La jeune femme marche à côté d'un homme. Elle l'a payé pour passer la soirée avec lui. Ils se tiennent par le bras, elle pose sa tête sur son épaule. Il marchent dans la rue, serrés par le cadrage. Elle somnole en marchant. L'homme fredonne, doucement d'abord puis de plus en plus fort. Elle émerge de son sommeil, relève la tête, regarde autour d'elle. Il chante, inspiré, les yeux clos. Elle lâche son bras, semble hésiter et accélère le pas. Il s'époumone comme un homme ivre et tandis qu'elle le distance, on le voit s'enfoncer dans le flou de l'arrière-plan, par-dessus l'épaule de la femme. Elle réprime un éclat de rire, aussi bref et inopiné qu'un sanglot ; son visage se referme aussitôt. Ces pansements posés sur sa solitude lui paraissent tout à coup pathétiques et dérisoires.

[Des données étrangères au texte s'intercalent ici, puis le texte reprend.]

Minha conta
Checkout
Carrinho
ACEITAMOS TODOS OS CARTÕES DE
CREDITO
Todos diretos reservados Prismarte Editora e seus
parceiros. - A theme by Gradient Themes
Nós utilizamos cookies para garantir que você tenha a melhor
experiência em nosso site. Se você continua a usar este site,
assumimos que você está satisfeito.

Dans l'autre plan, on voit un cheval attelé à une charrette dont la roue a viré dans un fossé. Trois hommes l'entourent, crient et le fouettent à tour de bras. Le cheval tire, se cabre en silence. Les hommes continuent à le fouetter, la charrette ne bouge pas d'un pouce. Le cheval plie, se tord et finit par se laisser choir. Les hommes auront beau crier et le battre, il cède, il abandonne et reçoit les coups, cela n'a plus d'importance puisque le fardeau est trop lourd. Cette scène m'a rappelé l'épisode du cheval blessé dans le beau roman de Wallace Stegner "La Vie obstinée". Dans le film, après avoir assisté à la scène, la femme fera demi-tour et s'avancera vers une mort acceptée.

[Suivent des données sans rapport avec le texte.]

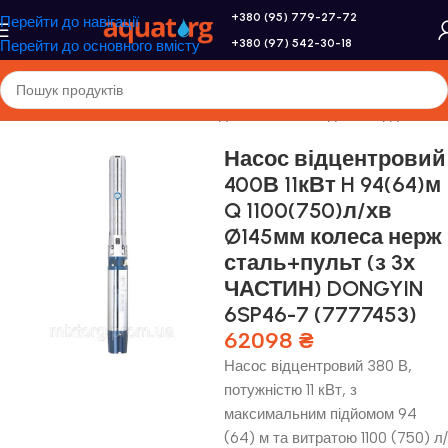
+380 (95) 779-27-72
Перейти до навігації
+380 (97) 542-30-18
Перейти до основного вмісту
оловна
/
Насоси та насосне обладнання
/
Насоси для свердловини
Насос відцентровий
400В 11кВт H 94(64)м
Q 1100(750)л/хв
Ø145мм колеса нерж
сталь+пульт (з 3х
ЧАСТИН) DONGYIN
6SP46-7 (7777453)
62098
₴
Насос відцентровий 380 В,
потужністю 11 кВт, з
максимальним підйомом 94
(64) м та витратою 1100 (750) л/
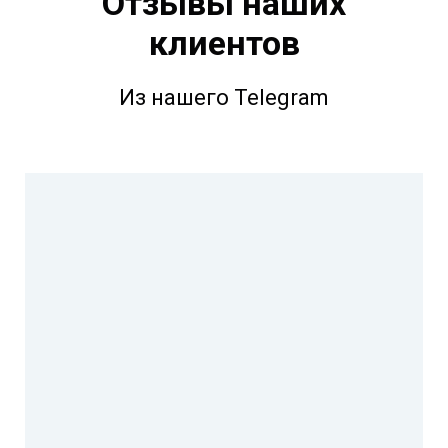
Отзывы наших
клиентов
Из нашего Telegram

L'ensemble baigne dans un climat dépressif admirablement photographié. Diao Yi Nan sait filmer la solitude, la frustration sexuelle du personnage, et signe un plaidoyer détourné contre la peine capitale. Certes la peine de mort n'est pas condamnée de front, afin de permettre au film d'échapper, j'imagine, à la censure - mais celle par qui la mort arrive (la jeune femme est bourreau) finit par appeler sa propre mort de ses voeux, comme écrasée par le poids de sa solitude et par une vie trop lourde. Tout cela prend place dans une Chine industrielle sur laquelle le soleil semble ne jamais devoir se lever, tout en brouillard et en vapeur ; S. ajoute : "J'avais de l'asthme rien qu'à regarder l'écran". Où va se nicher la beauté ? et rien que pour ces deux plans, j'espère, ce beau film, ne pas totalement l'oublier.
5 commentaires:
quand c'est en forme de poire, c'est bien mieux que le synopsis officiel du film, merci !

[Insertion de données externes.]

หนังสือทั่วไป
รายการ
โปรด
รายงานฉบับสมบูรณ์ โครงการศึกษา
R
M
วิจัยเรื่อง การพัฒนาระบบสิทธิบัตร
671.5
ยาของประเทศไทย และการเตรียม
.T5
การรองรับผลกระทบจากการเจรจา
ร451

Oui, ça me donne envie d'aller le voir.
As-tu vu Still Life ? là aussi, des solitudes (mais aussi des rencontres, au sens où tu l'entendais dans la laverie), un hiatus entre l'individu et une société qui se pense "massivement", des choses qui ne sont pas énoncées mais n'en sont pas moins dites. Et beaucoup de tranquillité palpable de l'image, qui n'est belle que pour entraîner l'oeil dans ses profondeurs. (c'est mal dit cette dernière phrase, mais quand on a vu un film comme cela je crois que ça peut se comprendre quand même)
L'épisode du cheval blessé! Dès que j'ai lu tes mots, j'ai "revu" cette scène forte de La Vie obstinée. Ce roman reste mon préféré, avec La grosse Montagne.
Merci pour le souvenir.
Oui Flo, Still Life était un film magnifique. Je crois que je comprends ta phrase : une image mine de rien très structurée, mais pas juste pour "faire joli" - des lignes de fuite pour attirer le regard sur un élément, un personnage, pour donner de la profondeur et du sens. Bizarrement, je garde un souvenir ému du personnage, très secondaire, de l'archéologue : un métier, un travelling sur sa collection de montres, et le personnage est posé dans son rapport au temps. D'ailleurs, c'est une chose que j'apprécie dan les quelques films chinois que j'ai vus : l'esthétisme ne vient pas écraser les personnages, qui restent très incarnés, mais au contraire leur apporte une épaisseur.
Calyste, j'ai aussi une préférence dans Stegner pour La Vie obstinée - bien que n'ayant pas encore lu La Bonne grosse montagne. Mais tout Stegner vaut la peine : Angle d'équilibre, En lieu sûr, Vue cavalière... Du vrai, bon, ample roman, c'est tellement agréable.